I don’t know a lot about physics, tbh. My motivation was thinking about Tegmark universes and difficulties with the notion of defining a probability over all mathematical statements, but I thought the inflation context was a less controversial example of the “measure problem.” Am I wrong and there are actually multiple different “measure problems”?
also it occurs to me that you still need to define what qualifies as a “decision”, even in the case that you’re wireheading.
With the medical example, am I right in concluding that the reason we cant have separate nodes for “Heart attack under 50” and “lifetime number of heart attacks” is lack of data? If we had the complete medical records of a million people we would be able to find the correlation between these nodes, but currently only have medical papers and “we aren’t likely to be able to find a paper that quantifies that correlation.” Is that correct?
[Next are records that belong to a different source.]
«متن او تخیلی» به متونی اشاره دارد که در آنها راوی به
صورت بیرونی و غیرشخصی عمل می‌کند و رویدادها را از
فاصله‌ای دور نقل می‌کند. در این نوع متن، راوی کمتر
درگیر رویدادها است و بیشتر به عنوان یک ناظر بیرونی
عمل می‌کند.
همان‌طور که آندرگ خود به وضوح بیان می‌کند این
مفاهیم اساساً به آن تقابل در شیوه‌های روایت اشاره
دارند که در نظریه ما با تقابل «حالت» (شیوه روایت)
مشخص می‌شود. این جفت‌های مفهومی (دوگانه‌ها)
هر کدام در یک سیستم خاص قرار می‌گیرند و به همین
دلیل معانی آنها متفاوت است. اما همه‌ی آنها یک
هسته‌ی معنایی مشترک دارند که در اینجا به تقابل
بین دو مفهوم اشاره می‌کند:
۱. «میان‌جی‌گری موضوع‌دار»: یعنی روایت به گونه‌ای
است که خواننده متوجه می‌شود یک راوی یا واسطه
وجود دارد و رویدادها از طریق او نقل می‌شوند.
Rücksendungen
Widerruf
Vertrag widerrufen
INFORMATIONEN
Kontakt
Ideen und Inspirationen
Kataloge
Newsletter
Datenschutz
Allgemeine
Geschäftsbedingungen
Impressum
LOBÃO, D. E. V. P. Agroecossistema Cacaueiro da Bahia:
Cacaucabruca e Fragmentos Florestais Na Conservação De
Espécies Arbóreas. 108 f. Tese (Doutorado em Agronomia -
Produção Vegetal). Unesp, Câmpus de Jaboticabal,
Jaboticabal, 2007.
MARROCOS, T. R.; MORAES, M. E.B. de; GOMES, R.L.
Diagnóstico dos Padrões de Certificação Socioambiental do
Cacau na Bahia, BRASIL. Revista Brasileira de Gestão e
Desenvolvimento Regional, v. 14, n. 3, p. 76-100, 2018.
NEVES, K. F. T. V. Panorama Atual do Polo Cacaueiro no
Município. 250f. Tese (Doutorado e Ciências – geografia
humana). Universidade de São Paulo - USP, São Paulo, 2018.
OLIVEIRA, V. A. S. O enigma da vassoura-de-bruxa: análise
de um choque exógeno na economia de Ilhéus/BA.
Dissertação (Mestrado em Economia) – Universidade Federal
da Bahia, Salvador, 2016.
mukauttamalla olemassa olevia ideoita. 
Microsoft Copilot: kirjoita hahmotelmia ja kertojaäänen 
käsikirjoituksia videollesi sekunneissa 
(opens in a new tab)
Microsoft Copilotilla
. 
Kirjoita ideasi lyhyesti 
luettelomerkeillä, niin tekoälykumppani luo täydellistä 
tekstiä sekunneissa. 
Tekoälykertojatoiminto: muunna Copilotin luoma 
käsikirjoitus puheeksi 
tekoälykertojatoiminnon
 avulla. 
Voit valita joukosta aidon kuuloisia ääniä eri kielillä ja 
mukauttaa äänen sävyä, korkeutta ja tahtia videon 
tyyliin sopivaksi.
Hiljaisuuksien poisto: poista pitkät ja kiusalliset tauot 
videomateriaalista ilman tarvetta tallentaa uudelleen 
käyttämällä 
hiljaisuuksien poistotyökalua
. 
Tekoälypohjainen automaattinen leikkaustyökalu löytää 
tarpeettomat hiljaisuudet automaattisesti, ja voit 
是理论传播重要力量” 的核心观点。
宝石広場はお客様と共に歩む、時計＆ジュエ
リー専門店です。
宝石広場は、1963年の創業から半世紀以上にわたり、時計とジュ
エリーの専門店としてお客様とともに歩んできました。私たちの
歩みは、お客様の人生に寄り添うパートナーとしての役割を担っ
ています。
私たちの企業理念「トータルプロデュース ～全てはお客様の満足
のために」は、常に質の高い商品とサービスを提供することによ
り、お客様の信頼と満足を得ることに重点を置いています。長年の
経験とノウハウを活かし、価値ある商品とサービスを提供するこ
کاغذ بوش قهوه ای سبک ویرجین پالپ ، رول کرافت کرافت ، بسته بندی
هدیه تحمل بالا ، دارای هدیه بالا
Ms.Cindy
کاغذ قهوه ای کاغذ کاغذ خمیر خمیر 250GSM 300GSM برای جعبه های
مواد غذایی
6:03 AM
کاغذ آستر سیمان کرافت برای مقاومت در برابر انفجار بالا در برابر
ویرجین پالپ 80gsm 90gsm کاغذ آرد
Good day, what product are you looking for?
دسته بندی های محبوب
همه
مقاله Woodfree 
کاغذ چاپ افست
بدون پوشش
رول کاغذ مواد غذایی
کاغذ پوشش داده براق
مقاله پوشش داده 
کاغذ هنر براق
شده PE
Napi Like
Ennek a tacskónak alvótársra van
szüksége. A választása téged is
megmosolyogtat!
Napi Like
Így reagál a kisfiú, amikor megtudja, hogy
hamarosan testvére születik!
Yes, that’s true. Highly multivariate data would make a lot of medical research easier, but as far as I know it’s very difficult to obtain. Even with more variables observed we wouldn’t necessarily be able to observe every conceivable variable, but I could imagine an experiment with so much data that it answered all questions of this form that a human would be likely to pose.
One more thing, from the description you’re giving of how you intended to build your Bayes net, the error you’re committing is trying to read the probabilities directly from the papers. You can’t do that for the reasons you mention and others. You’re getting the arrow backwards, the principled way to do this is to update your model conditional on such and such paper having been published. Conditional on your model of human diseases and metabolism, what is the probability than X et al. wrote and publish a paper that showed increase heart diseases among 50 years old? Update on *that*. And you get to deal with small sample size and publication bias for free because you can incorporate those straightforwardly in that model.
Now, your *computational* problems become much worse, but those you can deal with by making simplifications and compromises, but you know exactly what compromises you’re making. An unprincipled approach might be tempting because it seems that it could almost work, but there’s a debt you keep on paying.
That would require my having a model of the human body. I can see that this would be better, but it would require way more domain-specific medical knowledge than I was prepared to invest in at the time. Existing “expert systems” for automated diagnosis are significantly less principled than the way I was trying to do it; their idea of a conditional probability for “disease, given symptom” is the frequency of co-occurrence of disease words and symptom words in medical documents.
If we throw away results that are not easily commensurable, keeping only the strongest and most general, do we expect to make non-negligibly better predictions than without this model?
If we try commensurability with various approximations/heuristics (e.g., “risk factor A increases heart attack risk under age 50 by 5%” => “and gives us zero knowledge for ages 50+” combined with existing actuarial data on heart attack risk by age to get the result’s impact on lifetime heart attack risk), do we expect to make better predictions than without this model?